第16話 選抜試験 4

 萌に腕を引っ張られて、花はスタジオに向かう。


 ざわめきが起こり、廊下の人々が左右に分かれる。


 顔を上げられないまま、花は進んだ。見つめているのは、廊下に敷かれた焦げ茶色の床ばかり。


 わたしが選ばれた?

 

 まるで天国へのじゅうたんを進んでいる気がする。


 開け放たれたスタジオのドアの前で、花はようやく顔を上げた。


 鏡の前で、こちらに顔を向け、微笑んでいる木藤リオンがいる。

 と、木藤リオンが、両手を広げた。


「君が優勝だ」


 トンと、萌に背中を押された。

「ほら、花ちゃん。行って!」

 押されるまま、花は前へ進む。

 胸が高鳴り、足元がおぼつかない。


 ようやく木藤リオンの前に進み出たとき、

「厳正な審査の上、あなたがダンサーの祭典における木藤リオンの相手役と決定しました」

 そう告げるスタッフの事務的な声が響いた。

「おめでとうございます」


 パチ、パチパチ……。


 はじめ遠慮がちだった拍手が、徐々に大きくなって、やがてスタジオ内は割れんばかりの拍手で満たされた。


「こちらがこれからの日程表です」

 スタッフから花に薄い冊子が手渡された。

「あなたには、このスケジュールを厳守して頂きます。バレエ団など、ほかのレッスンを受けることはできません。異存はありませんか?」


 花は深くうなずいた。

 ほかのレッスンも何も、花には所属しているバレエ団もなければ、受けているレッスンもない。 


「ありがとうございます」

 震える声で花は言った。

 手渡されたのは、薄い、なんの飾りもない冊子だったが、表紙にはしっかりと、

 ダンサーたちの祭典

と書かれている。


 抱きしめるように胸の前にいだいた。

 夢のようだ。


 優しかった母の顔が浮かんだ。

 この喜びを、ほんとうは母に伝えたい。


 そのとき、

「待ってください!」

と声が響いた。


 スタジオ内にいる者全員が、いっせいに声がしたほうへ顔を向ける。


「一言、言わせて下さい!」

 伊集院さやかだった。


 凛とした表情で、木藤リオンを見つめる伊集院さやかには、衆目を集めている事態にひるむ様子はない。

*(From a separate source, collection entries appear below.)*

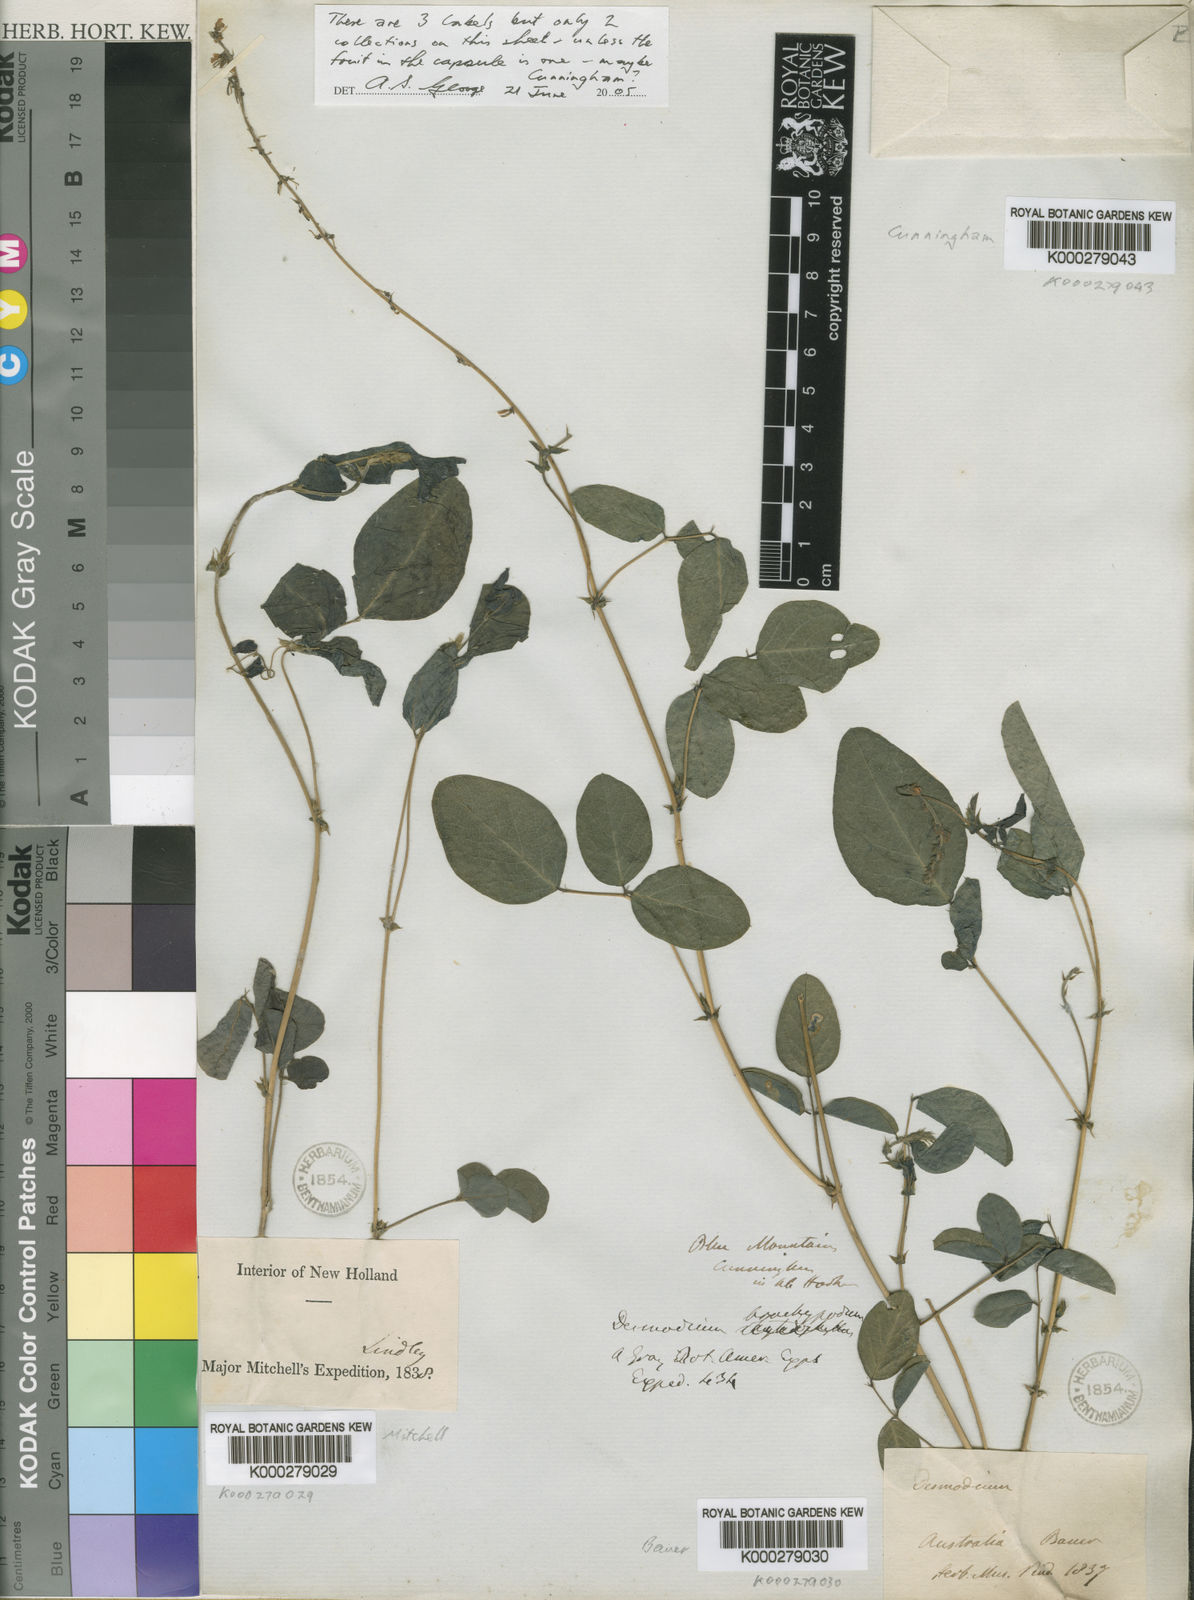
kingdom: Plantae
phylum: Tracheophyta
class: Magnoliopsida
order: Fabales
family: Fabaceae
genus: Desmodium
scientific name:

 ただ、心なしか、顔色が青ざめ、怖いような美しさだ。レオタードの上に羽織っている青いカーディガンが、そう見せているのだろうか。


「なにか?」

 スタッフがいぶかしげな顔を、さやかに向けた。

「審査の結果に意義をとなえるつもりはありませんが」

 そして、さやかは少しだけ、息を吸った。薄い胸元が、わずかに上下する。

「片方だけのトウシューズで踊るのは、違反ではありませんか?」


 スタジオ内がいっせいにざわめいた。


「そうだよね。おかしいよね」

「いいじゃん。上手なら」

「やっぱり変だよ。だったら、バレエシューズで踊るべきだったんじゃない?」


 いくつもの声が耳に入ってきた。

 同情する者、批判する者。

 だが、徐々に形勢は、花に不利になっていく。

 さっきまで花に拍手喝采してくれた者も、まるで魔法がとけたかのように、花を批判し始めた。


 伊集院さやかの問いかけに、スタッフは瞬間うろたえ、それから、別のスタッフと話し合いを始めた。

 別のスタッフが、慌てて募集要項用紙を広げる。


 その間、木藤リオンは、表情を変えなかった。胸の前で腕を組み、まっすぐ前を見ている。


 伊集院さやかが、一歩前へ出た。

「優勝者の踊りは素晴らしいものでした。でも、バレエは見る者に夢を与える芸術です。片方の足だけにトウシューズを履いて踊っては、見る者に不安感を起こさせてしまいます。それでは完璧な踊りとは言えないと、私は思います」


 同じ高校生とは思えない、堂々とした話しぶりだった。